LiteSearch: Efficacious Tree Search for LLM
Ante Wang, Linfeng Song, Ye Tian, Baolin Peng, Dian Yu, Haitao Mi, Jinsong Su, Dong Yu
2024-07-02
Summary
This paper talks about LiteSearch, a new algorithm designed to improve how large language models (LLMs) solve complex mathematical problems. It focuses on making the search process for solutions more efficient and less resource-intensive.
What's the problem?
Tree search algorithms, like Monte Carlo Tree Search, can greatly enhance the performance of LLMs on challenging tasks, but they often require a lot of computational power—more than ten times what simpler methods need. This makes them impractical for many real-world applications, as they can be too slow and costly to use.
What's the solution?
To address this issue, the authors developed LiteSearch, which is a guided tree search algorithm that dynamically selects which parts of the search tree to explore. It calculates a budget for how many options (or 'children') to consider at each step, allowing it to focus on the most promising paths without wasting resources. The algorithm uses past search progress and guidance from a value network to make better decisions about which nodes to expand.

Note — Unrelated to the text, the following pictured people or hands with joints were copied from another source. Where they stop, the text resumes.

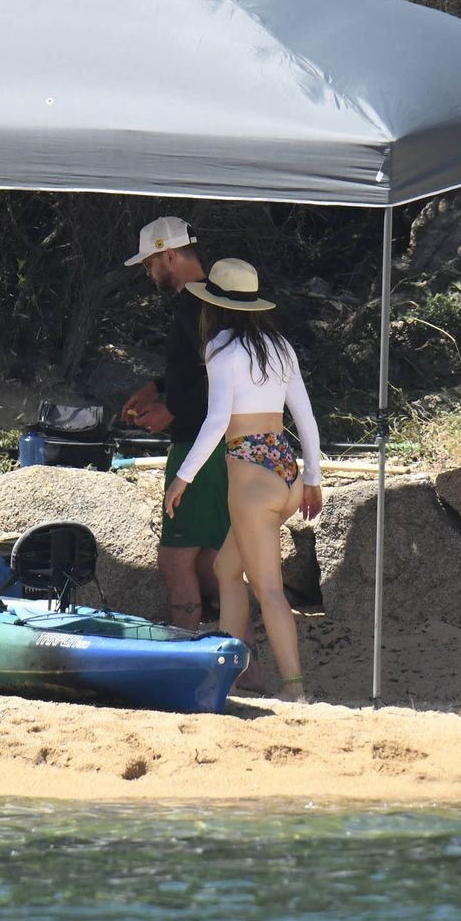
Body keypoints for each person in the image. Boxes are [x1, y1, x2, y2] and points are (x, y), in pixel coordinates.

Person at [163, 258, 322, 702]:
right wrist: (312, 478)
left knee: (268, 588)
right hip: (285, 471)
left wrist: (183, 477)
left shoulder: (220, 348)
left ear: (213, 306)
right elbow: (306, 418)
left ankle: (294, 689)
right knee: (226, 570)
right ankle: (227, 677)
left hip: (251, 478)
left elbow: (217, 422)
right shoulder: (280, 346)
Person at [121, 216, 230, 630]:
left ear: (168, 255)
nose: (149, 273)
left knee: (174, 559)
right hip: (213, 442)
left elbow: (219, 374)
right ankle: (241, 641)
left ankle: (183, 648)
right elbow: (202, 367)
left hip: (198, 444)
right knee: (208, 557)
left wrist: (173, 409)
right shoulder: (214, 299)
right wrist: (158, 386)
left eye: (150, 263)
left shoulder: (195, 303)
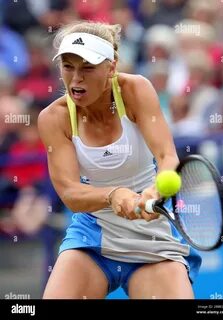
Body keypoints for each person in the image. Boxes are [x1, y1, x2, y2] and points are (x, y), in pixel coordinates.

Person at [38, 21, 201, 299]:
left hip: (152, 236)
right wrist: (113, 195)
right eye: (68, 66)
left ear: (111, 67)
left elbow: (167, 157)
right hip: (92, 238)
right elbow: (70, 193)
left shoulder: (136, 89)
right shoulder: (54, 118)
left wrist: (157, 189)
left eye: (87, 68)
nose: (76, 78)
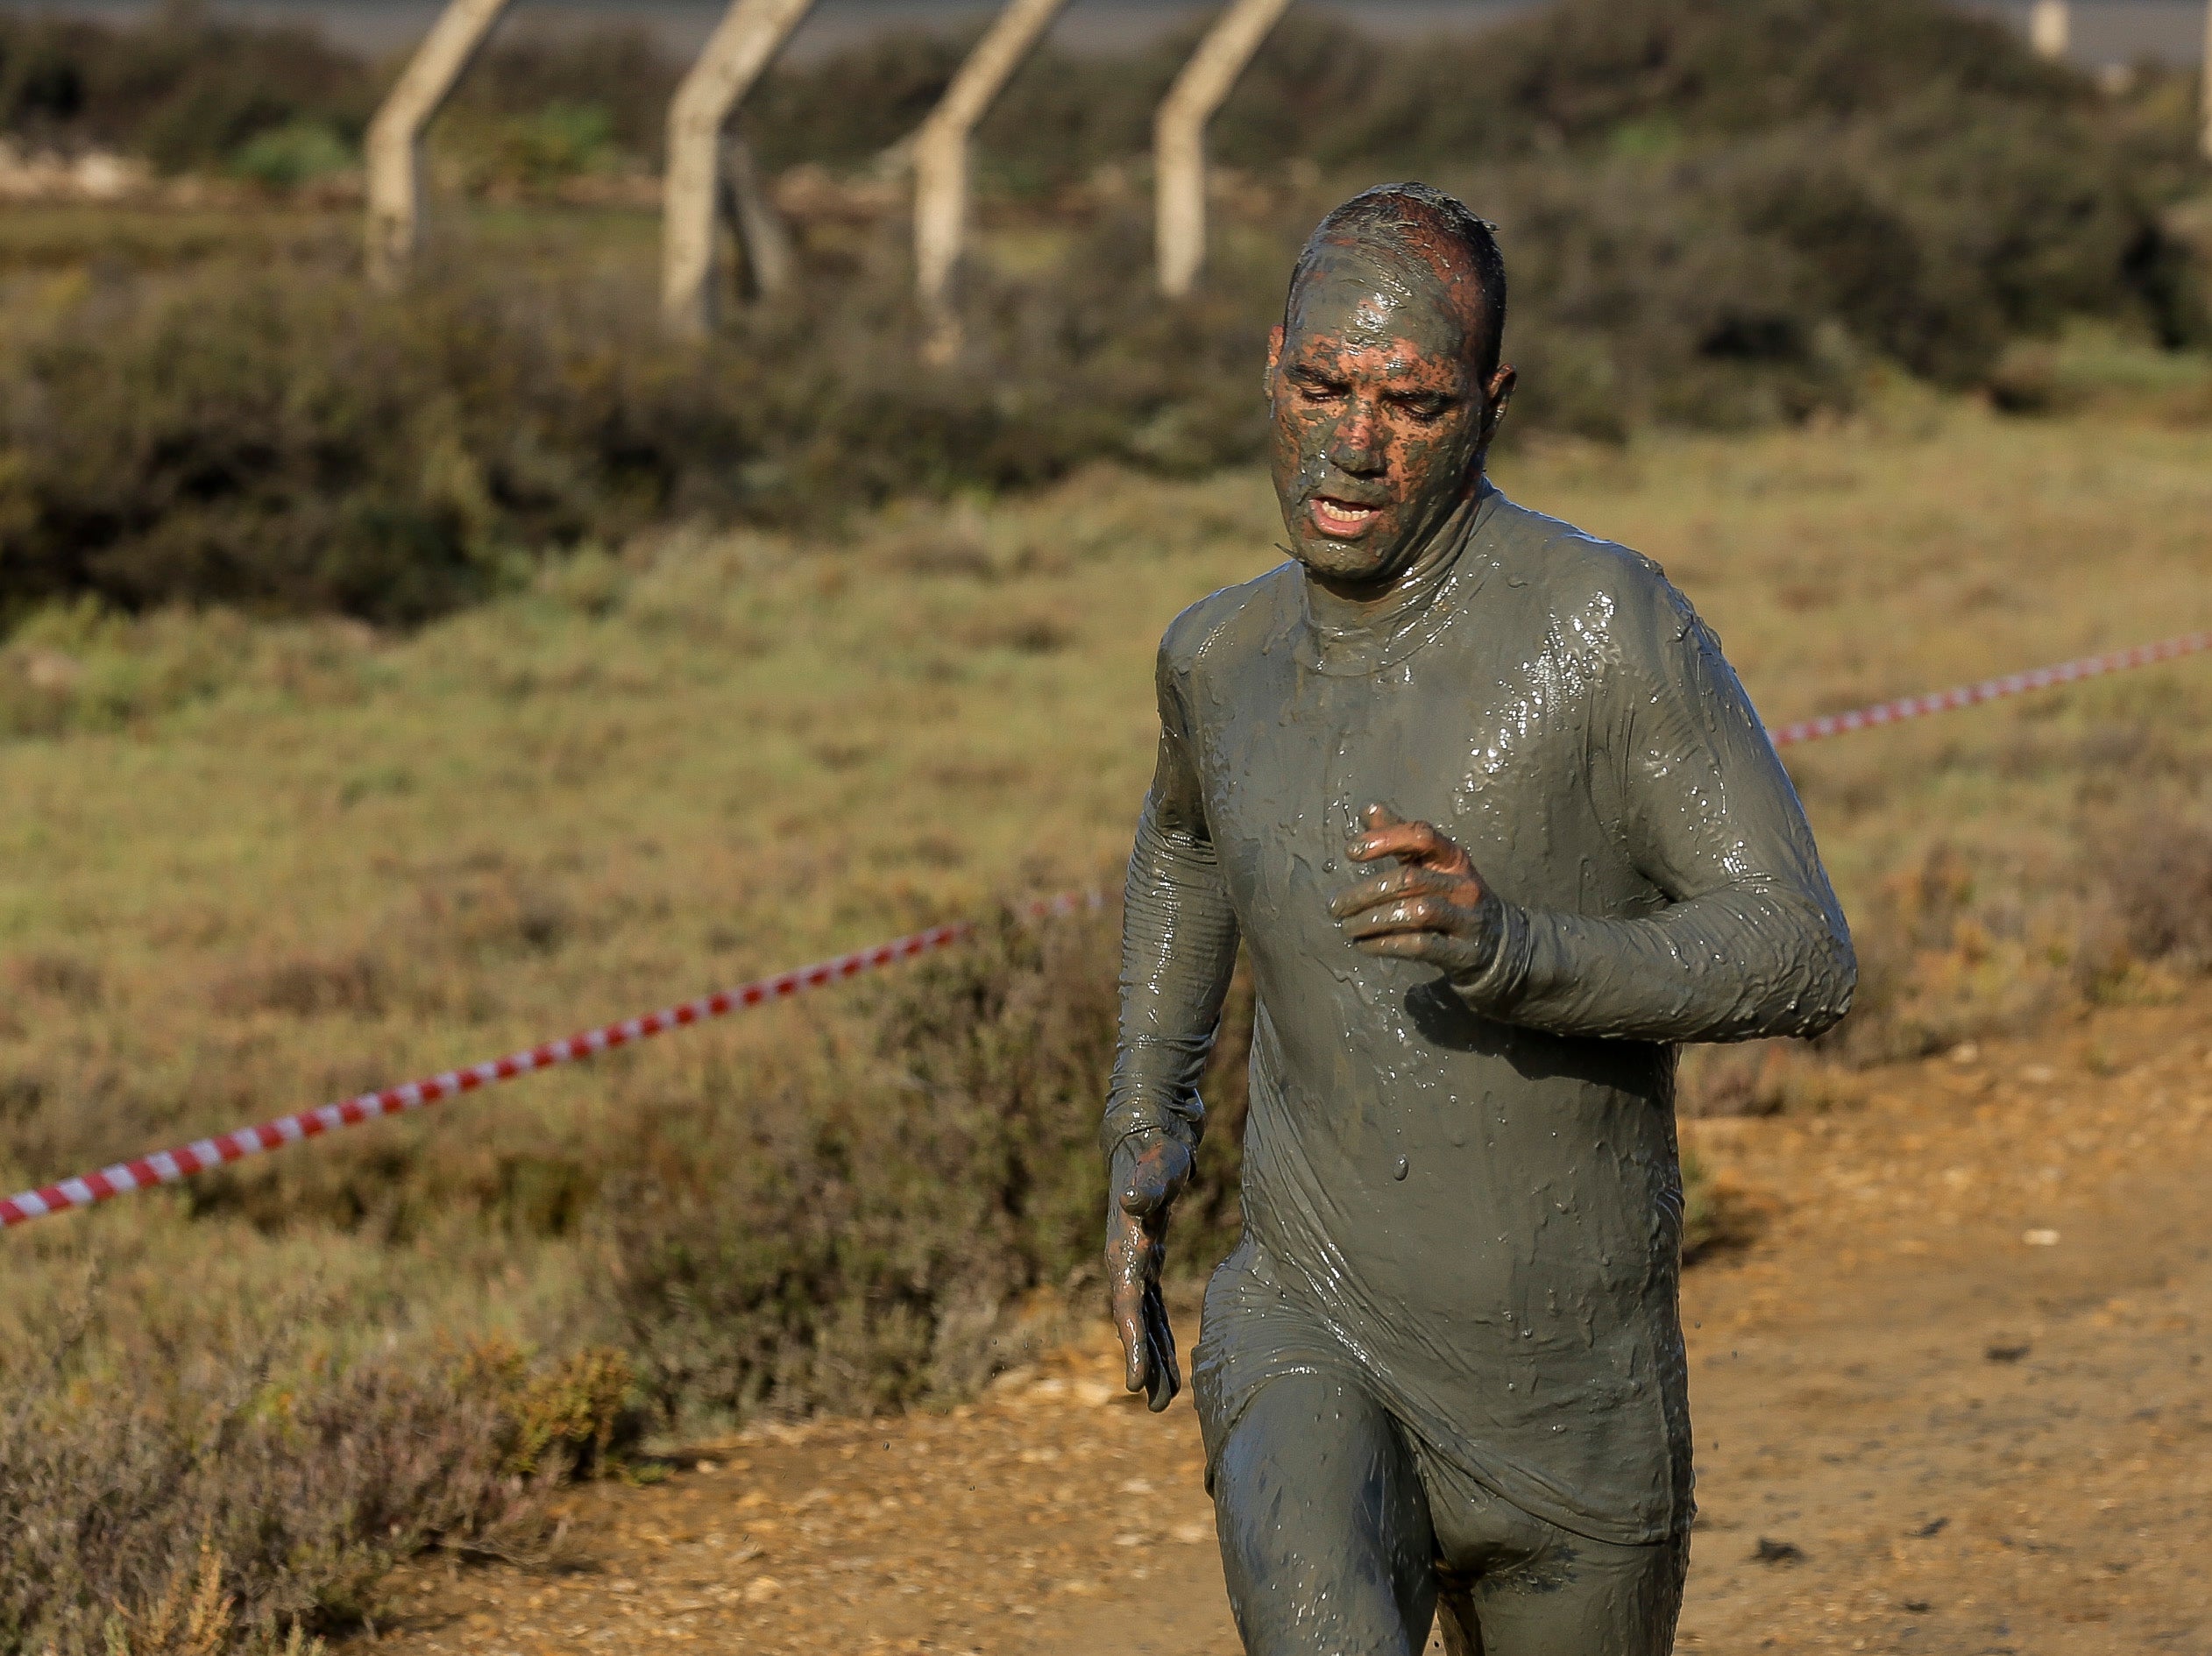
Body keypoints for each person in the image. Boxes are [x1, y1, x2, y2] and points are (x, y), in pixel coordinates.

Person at [1100, 183, 1855, 1656]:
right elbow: (1183, 841)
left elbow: (1802, 947)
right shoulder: (1217, 655)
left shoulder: (1609, 628)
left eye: (1412, 401)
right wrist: (1148, 1122)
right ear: (1273, 363)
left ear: (1490, 402)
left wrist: (1524, 952)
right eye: (1321, 384)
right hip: (1312, 1306)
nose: (1353, 441)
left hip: (1575, 1403)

This method was tested on datasets like GSM8K and TabMWP, showing that it performs well while using significantly fewer resources than traditional methods.
Why it matters?
This research is important because it makes it possible for LLMs to solve complex problems more efficiently. By reducing the computational costs associated with tree search algorithms, LiteSearch can help integrate advanced reasoning capabilities into AI systems in practical ways. This could lead to improvements in various applications, such as education, robotics, and any field that relies on complex decision-making.
Abstract
Recent research suggests that tree search algorithms (e.g. Monte Carlo Tree Search) can dramatically boost LLM performance on complex mathematical reasoning tasks. However, they often require more than 10 times the computational resources of greedy decoding due to wasteful search strategies, making them difficult to be deployed in practical applications. This study introduces a novel guided tree search algorithm with dynamic node selection and node-level exploration budget (maximum number of children) calculation to tackle this issue. By considering the search progress towards the final answer (history) and the guidance from a value network (future) trained without any step-wise annotations, our algorithm iteratively selects the most promising tree node before expanding it within the boundaries of the allocated computational budget. Experiments conducted on the GSM8K and TabMWP datasets demonstrate that our approach not only offers competitive performance but also enjoys significantly lower computational costs compared to baseline methods.